明治00年創業 呉服と小物の店 特選呉服 結城屋

全日本きもの研究会 ゆうきくんの言いたい放題

Ⅶ-75 大雪・きもの

ゆうきくんの言いたい放題

 今年のクリスマス寒波には驚きました。ここ山形では、例年「どか雪」が降るのは珍しくはないけれども、今年は中国、九州、鹿児島まで大雪に見舞われている。我々東北人は雪には成れているが、九州の人達はさぞ困っている事と思う。

 さて、雪の時の着物対策は、と言えば何が思い浮かぶだろうか。日本で着物は昔から老若男女、貴賤の区別なく一年中着て来た。暑い夏から寒い冬まで。もちろん雪の降る日も着物を着て来た。

 昔の貴族は雪が降る日は外には出なかったのかもしれない。しかし、私の様な庶民は暑かろうと寒かろうと雪が降ろうと雷が鳴ろうと家に籠ってはいられない。大雪の日でもきものを着ていたはずである。雪の日は雪の日の出立があった。雪の日はどのような出立が着物に相応しいのだろう。

 このような話題を取り上げるのは、最近、雪の中を着物姿で歩く人が少なくなったからである。
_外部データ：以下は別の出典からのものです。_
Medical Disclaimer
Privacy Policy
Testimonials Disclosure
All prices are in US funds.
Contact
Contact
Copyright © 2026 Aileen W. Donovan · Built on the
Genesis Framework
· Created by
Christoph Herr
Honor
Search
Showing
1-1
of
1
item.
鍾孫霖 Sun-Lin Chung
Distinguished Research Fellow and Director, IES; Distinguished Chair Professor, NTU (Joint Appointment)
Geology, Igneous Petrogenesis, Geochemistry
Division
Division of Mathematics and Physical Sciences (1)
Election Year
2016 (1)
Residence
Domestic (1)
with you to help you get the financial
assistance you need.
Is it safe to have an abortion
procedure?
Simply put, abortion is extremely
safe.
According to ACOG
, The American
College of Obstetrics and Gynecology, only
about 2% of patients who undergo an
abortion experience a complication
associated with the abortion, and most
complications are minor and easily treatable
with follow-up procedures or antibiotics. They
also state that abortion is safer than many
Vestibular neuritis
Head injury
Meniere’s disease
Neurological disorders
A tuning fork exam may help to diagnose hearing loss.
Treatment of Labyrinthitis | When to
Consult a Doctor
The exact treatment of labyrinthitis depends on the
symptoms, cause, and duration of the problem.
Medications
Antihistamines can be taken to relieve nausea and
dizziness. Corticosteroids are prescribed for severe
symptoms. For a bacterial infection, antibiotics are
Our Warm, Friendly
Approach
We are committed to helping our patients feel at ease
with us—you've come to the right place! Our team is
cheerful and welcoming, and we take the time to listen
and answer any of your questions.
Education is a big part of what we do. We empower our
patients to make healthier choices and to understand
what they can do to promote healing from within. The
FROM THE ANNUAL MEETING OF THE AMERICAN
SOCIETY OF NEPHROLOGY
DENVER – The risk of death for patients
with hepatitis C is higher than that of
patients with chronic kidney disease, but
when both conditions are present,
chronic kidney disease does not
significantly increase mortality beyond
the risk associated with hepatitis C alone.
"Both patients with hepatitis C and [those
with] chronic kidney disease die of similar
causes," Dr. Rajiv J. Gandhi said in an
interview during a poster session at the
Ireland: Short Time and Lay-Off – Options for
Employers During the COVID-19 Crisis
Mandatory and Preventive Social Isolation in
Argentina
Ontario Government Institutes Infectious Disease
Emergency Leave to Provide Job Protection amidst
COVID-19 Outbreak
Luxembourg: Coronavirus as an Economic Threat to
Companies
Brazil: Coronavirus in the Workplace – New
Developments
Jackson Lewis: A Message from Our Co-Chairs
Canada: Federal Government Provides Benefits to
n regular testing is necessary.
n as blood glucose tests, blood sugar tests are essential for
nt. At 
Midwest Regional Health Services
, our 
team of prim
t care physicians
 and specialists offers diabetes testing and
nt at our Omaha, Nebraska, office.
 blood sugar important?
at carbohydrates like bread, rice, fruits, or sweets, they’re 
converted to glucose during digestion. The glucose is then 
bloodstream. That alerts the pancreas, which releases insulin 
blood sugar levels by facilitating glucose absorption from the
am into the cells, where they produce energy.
雪の降る中を、または雪深い中を着物姿で歩けば汚れと共に濡れが気になる。また雨とは違って、深い雪が足元をおぼつかなくさせる。はて、雪の中で着物は何を着ていたのだったかな、と改めて考えてしまった。

 雪の中のきもの姿と言えば、まずコートがある。コートは雪に限らず冬に限らず春でも夏でも着られる。着物にコートを着る意味は、汚れを避ける為と暖を得る為である。春夏のコートは主に汚れを避ける為を目的としている。

 訪問着や留袖で外を歩くわけには行かない。風に吹かれ、車や電車に乗れば汚れや擦れが気になる。夏にコートと言うのは、もっぱら汚れを避ける為である。シースルーコートや紗のコートなど、夏は「涼しいコート」が用意されている。

 冬のコートには暖を得る意味が大きい。洋服と同じように真冬には、暖かいコートが必要である。加えて雪の日は雪に対する備えが必要である。雪の日には、どんなコートを着たらよいのか。

 昔・・・江戸時代頃には雪の日は、蓑笠姿だったかもしれない。しかし、現代はそのような話をしてもしょうがないので、明治あるいは大正時代以降を考えて見る。

 雪用のコートの春夏のコートとの一番の違いは、保温性と耐水性である。耐水性と言う意味では、現在防水加工を施した雨コートがあるが、雨コートでは保温性の点で脆弱である。暖かくて雪を被ったり付いたりしても良いコートでなければならない。

 冬の防寒コートで最も立派なのは「輪奈コート」である。別名「輪奈ビロード」と呼ばれるが、横糸と共に鋼線を織り込んで、織り上がった後に鋼線を抜きビロードにする織物である。ビロード生地、それもループ状のビロードの為に一反の太さは通常の縮緬の倍以上になる。

 この輪奈ビロードに裏を付けてコートに仕立てる。東京や関西では道行コートの様に仕立てる場合が多いが、東北など雪国では裾までの長コートで仕立てる。防水加工を施した輪奈コートは、暖かくて耐水性耐雪性にも富んでいる。とは言え生地は正絹なのでビショビショに濡らすわけには行かないが、寒い雪国ではコートに付いた雪はそう簡単には溶けない。コートに付いた雪は手で払えば容易に落ちるので、さほど問題はないのだろう。

 この輪奈ビロード地は最近見なくなった。もう織ってはいないとも聞く。数年前に仕入れた輪奈ビロードが一反あったけれども昨年売れてしまった。これから手に入るのか分からない。

 また、この輪奈ビロードを仕立てられる人がいなくなっている。輪奈ビロードに限らず、紗袷や道行衿以外のあまり需要の無い仕立てができる和裁士が少なくなっている。

 これから輪奈ビロードが手に入るのか。仕入れられたとしても仕立てられるのか、心配である。